To ogromne wyzwanie dla obu stowarzyszeń. Także polskiego. Kwota dofinansowania jest o ponad 20% niższa, niż początkowo zakładano. A koszty usług budowlanych są, jak mówi Maria Król, o ponad 30% wyższe.

– Będziemy robić wszystko, żeby rodzinny dom powstał – mówi Małgorzata Pogudz-Kusiak. – Żyję ogromną nadzieją, że tak się stanie, że ludzie nam pomogą. Bo nas nie będzie, a ten dom będzie stał. Będzie służył tym osobom, które całe życie cierpią z powodu niepełnosprawności, a na starość nie mają żadnej opieki.
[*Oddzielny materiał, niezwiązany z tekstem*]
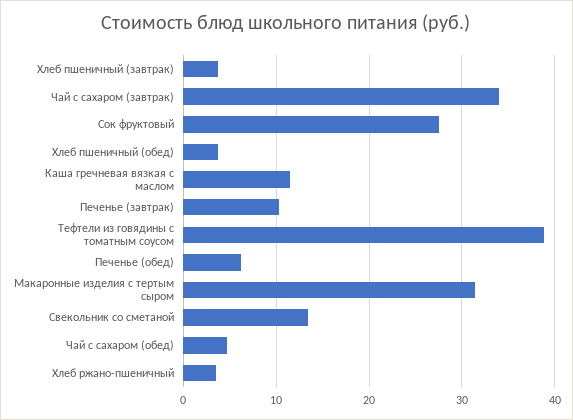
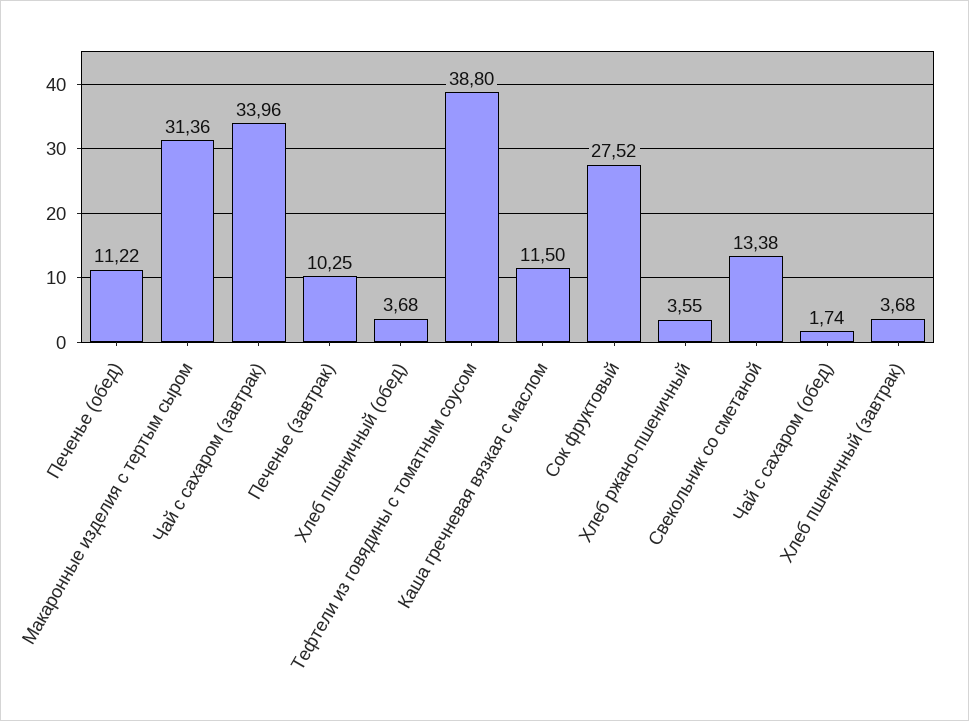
Печенье (обед): 6 -> 11.22
Чай с сахаром (обед): 5 -> 1.74

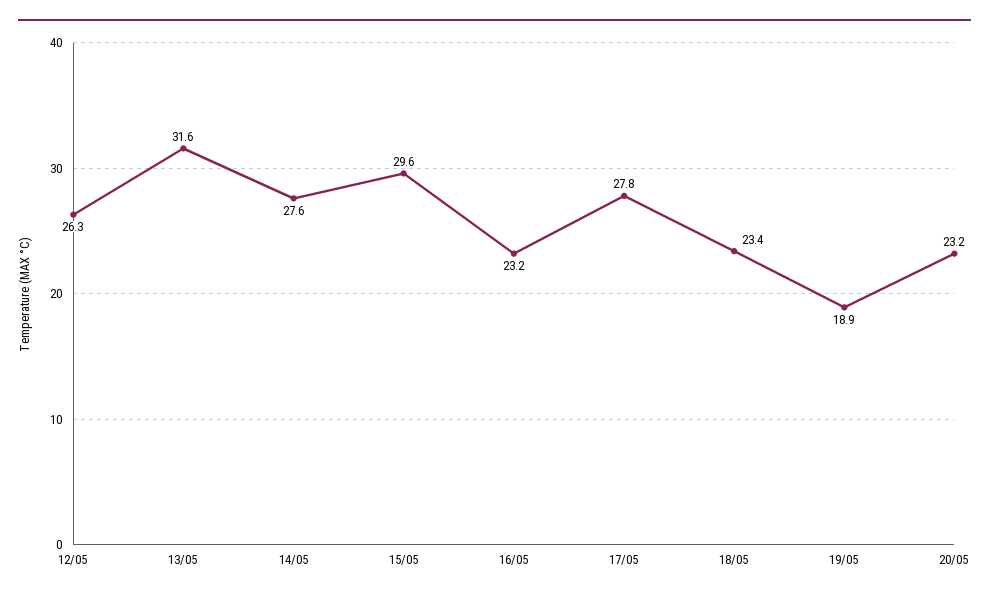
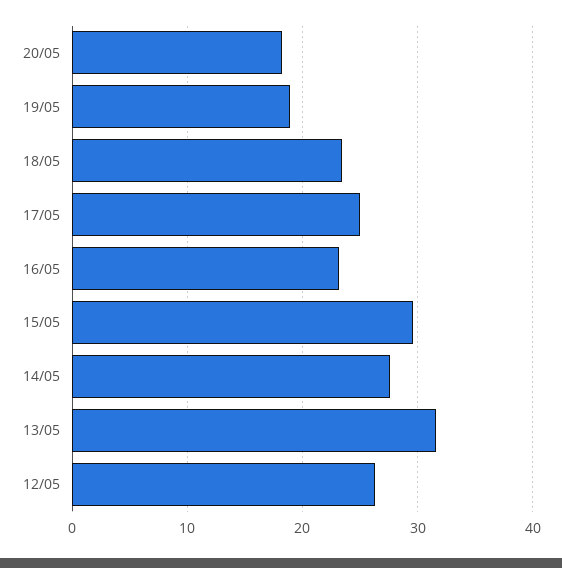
17/05: 27.8 -> 25
20/05: 23.2 -> 18

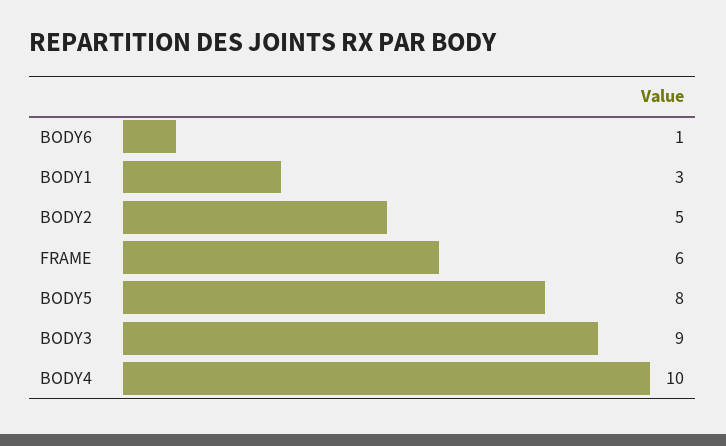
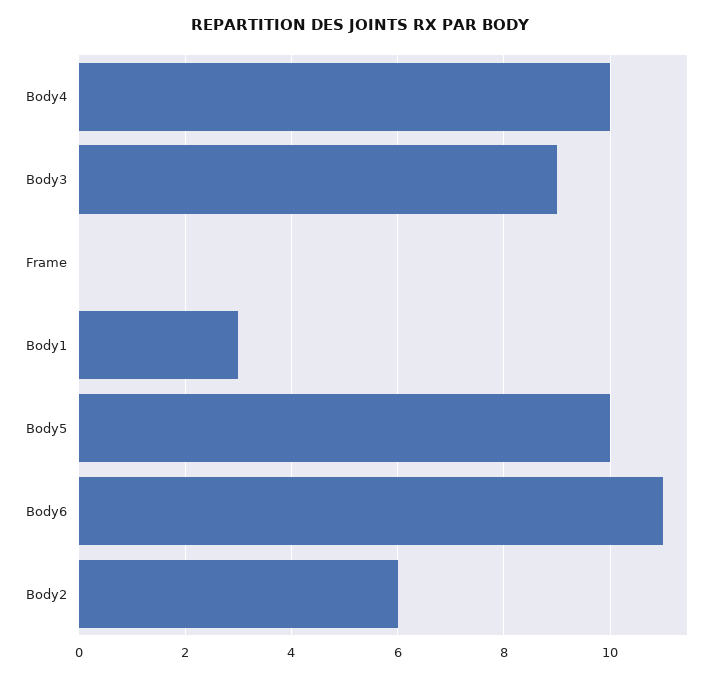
BODY6: 1 -> 11
BODY2: 5 -> 6
FRAME: 6 -> 0
BODY5: 8 -> 10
Jak podają członkowie stowarzyszenia, jeśli uda się uzyskać odpowiednie dokumenty i pozwolenia oraz niezbędne środki finansowe, w ciągu najbliższych kilku miesięcy być może rozpoczną się obie budowy.

Informacje o tym, jak wspomóc Stowarzyszenie „Krok za krokiem”, można znaleźć na stronie organizacji i na jej profilu facebookowym.